EXERCISE DETAILS: Your answer should be the entries below, reproduced character for character.

DATASET EXTRACT:
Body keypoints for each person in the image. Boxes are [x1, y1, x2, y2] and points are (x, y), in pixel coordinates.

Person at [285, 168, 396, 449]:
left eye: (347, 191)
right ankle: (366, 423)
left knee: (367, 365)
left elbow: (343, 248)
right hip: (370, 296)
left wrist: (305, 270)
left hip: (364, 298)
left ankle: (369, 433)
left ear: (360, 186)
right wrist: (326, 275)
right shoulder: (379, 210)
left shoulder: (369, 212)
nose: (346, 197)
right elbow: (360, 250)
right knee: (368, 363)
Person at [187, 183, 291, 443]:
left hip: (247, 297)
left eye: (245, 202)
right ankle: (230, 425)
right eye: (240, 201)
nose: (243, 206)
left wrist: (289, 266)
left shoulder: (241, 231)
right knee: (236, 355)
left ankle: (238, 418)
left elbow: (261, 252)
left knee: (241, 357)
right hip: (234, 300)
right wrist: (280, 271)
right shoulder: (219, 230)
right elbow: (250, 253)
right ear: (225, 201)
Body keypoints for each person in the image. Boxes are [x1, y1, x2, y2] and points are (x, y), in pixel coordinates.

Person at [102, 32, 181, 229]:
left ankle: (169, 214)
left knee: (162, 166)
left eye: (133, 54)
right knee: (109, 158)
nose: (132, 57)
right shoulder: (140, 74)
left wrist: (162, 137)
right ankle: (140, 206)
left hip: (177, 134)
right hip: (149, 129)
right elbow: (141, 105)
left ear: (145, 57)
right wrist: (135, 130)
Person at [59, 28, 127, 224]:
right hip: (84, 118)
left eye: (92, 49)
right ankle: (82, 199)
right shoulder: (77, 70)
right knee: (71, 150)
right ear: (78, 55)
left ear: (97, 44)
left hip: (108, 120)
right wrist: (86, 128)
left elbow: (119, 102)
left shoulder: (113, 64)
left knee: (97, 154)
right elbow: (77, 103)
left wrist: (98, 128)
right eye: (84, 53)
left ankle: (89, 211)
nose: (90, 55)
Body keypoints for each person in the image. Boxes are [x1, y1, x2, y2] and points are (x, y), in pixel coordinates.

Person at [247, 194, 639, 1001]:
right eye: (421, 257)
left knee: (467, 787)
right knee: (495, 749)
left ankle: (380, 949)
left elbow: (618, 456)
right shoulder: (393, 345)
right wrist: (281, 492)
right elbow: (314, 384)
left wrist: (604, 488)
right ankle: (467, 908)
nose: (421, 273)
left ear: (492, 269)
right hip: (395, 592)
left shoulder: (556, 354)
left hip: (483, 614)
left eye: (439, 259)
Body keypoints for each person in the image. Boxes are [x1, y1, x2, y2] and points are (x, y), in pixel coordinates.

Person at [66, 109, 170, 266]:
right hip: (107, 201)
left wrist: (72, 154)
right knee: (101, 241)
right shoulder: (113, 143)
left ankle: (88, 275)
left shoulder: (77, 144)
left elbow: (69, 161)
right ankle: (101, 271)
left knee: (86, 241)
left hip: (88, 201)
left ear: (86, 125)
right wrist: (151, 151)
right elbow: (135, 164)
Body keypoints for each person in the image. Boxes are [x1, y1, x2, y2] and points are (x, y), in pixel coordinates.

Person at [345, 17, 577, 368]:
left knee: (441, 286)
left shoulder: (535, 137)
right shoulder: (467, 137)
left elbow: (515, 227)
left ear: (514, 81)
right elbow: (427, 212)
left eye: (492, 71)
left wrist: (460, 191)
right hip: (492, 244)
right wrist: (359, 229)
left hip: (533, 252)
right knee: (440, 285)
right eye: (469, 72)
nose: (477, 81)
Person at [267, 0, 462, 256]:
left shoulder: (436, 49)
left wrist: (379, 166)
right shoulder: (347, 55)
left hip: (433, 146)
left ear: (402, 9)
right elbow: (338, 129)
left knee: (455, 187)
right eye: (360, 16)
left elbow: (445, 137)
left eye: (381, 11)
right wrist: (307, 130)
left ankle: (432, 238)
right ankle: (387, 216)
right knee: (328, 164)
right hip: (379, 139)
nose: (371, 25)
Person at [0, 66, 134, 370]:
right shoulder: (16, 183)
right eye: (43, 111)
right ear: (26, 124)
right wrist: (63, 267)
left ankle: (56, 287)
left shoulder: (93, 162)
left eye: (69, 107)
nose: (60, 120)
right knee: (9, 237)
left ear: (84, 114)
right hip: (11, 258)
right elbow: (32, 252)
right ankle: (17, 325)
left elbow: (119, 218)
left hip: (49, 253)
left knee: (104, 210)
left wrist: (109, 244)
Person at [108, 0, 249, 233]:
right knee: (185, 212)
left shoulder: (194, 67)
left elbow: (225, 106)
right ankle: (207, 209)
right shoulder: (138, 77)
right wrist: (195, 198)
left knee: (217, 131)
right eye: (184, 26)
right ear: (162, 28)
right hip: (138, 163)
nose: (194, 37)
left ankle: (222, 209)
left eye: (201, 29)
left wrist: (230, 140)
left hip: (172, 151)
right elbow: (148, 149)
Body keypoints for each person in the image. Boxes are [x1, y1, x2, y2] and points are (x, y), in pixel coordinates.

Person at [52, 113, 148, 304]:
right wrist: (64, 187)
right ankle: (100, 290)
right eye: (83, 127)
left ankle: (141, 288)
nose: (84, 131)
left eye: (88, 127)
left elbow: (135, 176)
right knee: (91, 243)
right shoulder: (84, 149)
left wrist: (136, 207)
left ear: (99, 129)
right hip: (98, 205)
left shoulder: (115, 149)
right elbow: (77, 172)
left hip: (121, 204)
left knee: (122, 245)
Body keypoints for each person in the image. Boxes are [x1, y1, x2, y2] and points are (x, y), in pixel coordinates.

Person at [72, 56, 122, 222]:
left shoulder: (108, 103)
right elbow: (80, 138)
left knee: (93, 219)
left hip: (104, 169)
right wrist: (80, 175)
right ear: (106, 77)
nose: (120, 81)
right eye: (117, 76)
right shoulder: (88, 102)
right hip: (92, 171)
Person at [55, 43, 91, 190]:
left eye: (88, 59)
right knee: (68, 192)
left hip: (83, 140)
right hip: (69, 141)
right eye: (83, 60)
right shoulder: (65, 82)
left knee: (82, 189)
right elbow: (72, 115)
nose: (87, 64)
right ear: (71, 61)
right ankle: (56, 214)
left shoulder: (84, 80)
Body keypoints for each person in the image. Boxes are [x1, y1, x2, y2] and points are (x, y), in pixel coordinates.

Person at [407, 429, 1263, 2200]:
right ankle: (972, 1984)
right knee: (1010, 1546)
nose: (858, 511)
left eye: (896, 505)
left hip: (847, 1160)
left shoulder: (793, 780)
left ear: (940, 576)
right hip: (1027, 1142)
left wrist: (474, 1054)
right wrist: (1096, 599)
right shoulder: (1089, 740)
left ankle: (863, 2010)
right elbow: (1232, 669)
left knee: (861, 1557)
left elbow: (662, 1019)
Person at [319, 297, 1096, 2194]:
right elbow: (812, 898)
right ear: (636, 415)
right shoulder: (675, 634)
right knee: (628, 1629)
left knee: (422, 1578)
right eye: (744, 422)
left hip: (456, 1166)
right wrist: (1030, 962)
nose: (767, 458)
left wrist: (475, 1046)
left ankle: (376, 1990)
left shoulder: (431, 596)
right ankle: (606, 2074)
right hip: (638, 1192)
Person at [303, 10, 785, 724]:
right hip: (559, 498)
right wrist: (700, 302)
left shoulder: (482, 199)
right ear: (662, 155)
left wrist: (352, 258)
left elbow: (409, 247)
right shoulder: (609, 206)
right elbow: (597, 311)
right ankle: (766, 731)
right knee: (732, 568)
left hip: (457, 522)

FINISHED EXERCISE:
Body keypoints for each person in the image. Boxes are [x1, y1, x2, y2] and points are (x, y), in pixel coordinates.

Person at [285, 168, 396, 449]:
left eye: (347, 191)
right ankle: (366, 423)
left knee: (367, 365)
left elbow: (343, 248)
right hip: (370, 296)
left wrist: (305, 270)
left hip: (364, 298)
left ankle: (369, 433)
left ear: (360, 186)
right wrist: (326, 275)
right shoulder: (379, 210)
left shoulder: (369, 212)
nose: (346, 197)
right elbow: (360, 250)
right knee: (368, 363)
Person at [187, 183, 291, 443]:
left hip: (247, 297)
left eye: (245, 202)
right ankle: (230, 425)
right eye: (240, 201)
nose: (243, 206)
left wrist: (289, 266)
left shoulder: (241, 231)
right knee: (236, 355)
left ankle: (238, 418)
left elbow: (261, 252)
left knee: (241, 357)
right hip: (234, 300)
right wrist: (280, 271)
right shoulder: (219, 230)
right elbow: (250, 253)
right ear: (225, 201)
Body keypoints for each person in the image. Boxes are [x1, y1, x2, y2] and points are (x, y), in pixel coordinates.

Person at [102, 32, 181, 229]:
left ankle: (169, 214)
left knee: (162, 166)
left eye: (133, 54)
right knee: (109, 158)
nose: (132, 57)
right shoulder: (140, 74)
left wrist: (162, 137)
right ankle: (140, 206)
left hip: (177, 134)
right hip: (149, 129)
right elbow: (141, 105)
left ear: (145, 57)
right wrist: (135, 130)
Person at [59, 28, 127, 224]:
right hip: (84, 118)
left eye: (92, 49)
right ankle: (82, 199)
right shoulder: (77, 70)
right knee: (71, 150)
right ear: (78, 55)
left ear: (97, 44)
left hip: (108, 120)
right wrist: (86, 128)
left elbow: (119, 102)
left shoulder: (113, 64)
left knee: (97, 154)
right elbow: (77, 103)
left wrist: (98, 128)
right eye: (84, 53)
left ankle: (89, 211)
nose: (90, 55)
Body keypoints for each person in the image. Boxes are [x1, y1, x2, y2] and points are (x, y), in pixel coordinates.

Person at [247, 194, 639, 1001]:
right eye: (421, 257)
left knee: (467, 787)
right knee: (495, 749)
left ankle: (380, 949)
left elbow: (618, 456)
right shoulder: (393, 345)
right wrist: (281, 492)
right elbow: (314, 384)
left wrist: (604, 488)
right ankle: (467, 908)
nose: (421, 273)
left ear: (492, 269)
right hip: (395, 592)
left shoulder: (556, 354)
left hip: (483, 614)
left eye: (439, 259)
Body keypoints for each person in the image. Boxes are [x1, y1, x2, y2] and points are (x, y), in pixel coordinates.

Person at [66, 109, 170, 266]:
right hip: (107, 201)
left wrist: (72, 154)
right knee: (101, 241)
right shoulder: (113, 143)
left ankle: (88, 275)
left shoulder: (77, 144)
left elbow: (69, 161)
right ankle: (101, 271)
left knee: (86, 241)
left hip: (88, 201)
left ear: (86, 125)
right wrist: (151, 151)
right elbow: (135, 164)
Body keypoints for each person in the image. Boxes are [x1, y1, x2, y2] and points are (x, y), in pixel coordinates.

Person at [345, 17, 577, 368]:
left knee: (441, 286)
left shoulder: (535, 137)
right shoulder: (467, 137)
left elbow: (515, 227)
left ear: (514, 81)
right elbow: (427, 212)
left eye: (492, 71)
left wrist: (460, 191)
right hip: (492, 244)
right wrist: (359, 229)
left hip: (533, 252)
right knee: (440, 285)
right eye: (469, 72)
nose: (477, 81)
Person at [267, 0, 462, 256]:
left shoulder: (436, 49)
left wrist: (379, 166)
right shoulder: (347, 55)
left hip: (433, 146)
left ear: (402, 9)
right elbow: (338, 129)
left knee: (455, 187)
right eye: (360, 16)
left elbow: (445, 137)
left eye: (381, 11)
right wrist: (307, 130)
left ankle: (432, 238)
right ankle: (387, 216)
right knee: (328, 164)
right hip: (379, 139)
nose: (371, 25)
Person at [0, 66, 134, 370]:
right shoulder: (16, 183)
right eye: (43, 111)
right ear: (26, 124)
right wrist: (63, 267)
left ankle: (56, 287)
left shoulder: (93, 162)
left eye: (69, 107)
nose: (60, 120)
right knee: (9, 237)
left ear: (84, 114)
right hip: (11, 258)
right elbow: (32, 252)
right ankle: (17, 325)
left elbow: (119, 218)
left hip: (49, 253)
left knee: (104, 210)
left wrist: (109, 244)
Person at [108, 0, 249, 233]:
right knee: (185, 212)
left shoulder: (194, 67)
left elbow: (225, 106)
right ankle: (207, 209)
right shoulder: (138, 77)
right wrist: (195, 198)
left knee: (217, 131)
right eye: (184, 26)
right ear: (162, 28)
right hip: (138, 163)
nose: (194, 37)
left ankle: (222, 209)
left eye: (201, 29)
left wrist: (230, 140)
left hip: (172, 151)
right elbow: (148, 149)
Body keypoints for each person in the image. Boxes are [x1, y1, x2, y2] and points are (x, y), in pixel coordinates.

Person at [52, 113, 148, 304]:
right wrist: (64, 187)
right ankle: (100, 290)
right eye: (83, 127)
left ankle: (141, 288)
nose: (84, 131)
left eye: (88, 127)
left elbow: (135, 176)
right knee: (91, 243)
right shoulder: (84, 149)
left wrist: (136, 207)
left ear: (99, 129)
right hip: (98, 205)
left shoulder: (115, 149)
right elbow: (77, 172)
left hip: (121, 204)
left knee: (122, 245)
Body keypoints for each person in the image. Boxes are [x1, y1, x2, y2] and points are (x, y), in pixel coordinates.

Person at [72, 56, 122, 222]:
left shoulder: (108, 103)
right elbow: (80, 138)
left knee: (93, 219)
left hip: (104, 169)
right wrist: (80, 175)
right ear: (106, 77)
nose: (120, 81)
right eye: (117, 76)
right shoulder: (88, 102)
right hip: (92, 171)
Person at [55, 43, 91, 190]:
left eye: (88, 59)
right knee: (68, 192)
left hip: (83, 140)
right hip: (69, 141)
right eye: (83, 60)
right shoulder: (65, 82)
left knee: (82, 189)
right elbow: (72, 115)
nose: (87, 64)
right ear: (71, 61)
right ankle: (56, 214)
left shoulder: (84, 80)
Body keypoints for each person in the image. Boxes are [x1, y1, x2, y2] and points are (x, y), in pixel coordinates.

Person at [407, 429, 1263, 2200]:
right ankle: (972, 1984)
right knee: (1010, 1546)
nose: (858, 511)
left eye: (896, 505)
left hip: (847, 1160)
left shoulder: (793, 780)
left ear: (940, 576)
right hip: (1027, 1142)
left wrist: (474, 1054)
right wrist: (1096, 599)
right shoulder: (1089, 740)
left ankle: (863, 2010)
right elbow: (1232, 669)
left knee: (861, 1557)
left elbow: (662, 1019)
Person at [319, 297, 1096, 2194]:
right elbow: (812, 898)
right ear: (636, 415)
right shoulder: (675, 634)
right knee: (628, 1629)
left knee: (422, 1578)
right eye: (744, 422)
left hip: (456, 1166)
right wrist: (1030, 962)
nose: (767, 458)
left wrist: (475, 1046)
left ankle: (376, 1990)
left shoulder: (431, 596)
right ankle: (606, 2074)
right hip: (638, 1192)
Person at [303, 10, 785, 724]:
right hip: (559, 498)
right wrist: (700, 302)
left shoulder: (482, 199)
right ear: (662, 155)
left wrist: (352, 258)
left elbow: (409, 247)
right shoulder: (609, 206)
right elbow: (597, 311)
right ankle: (766, 731)
right knee: (732, 568)
left hip: (457, 522)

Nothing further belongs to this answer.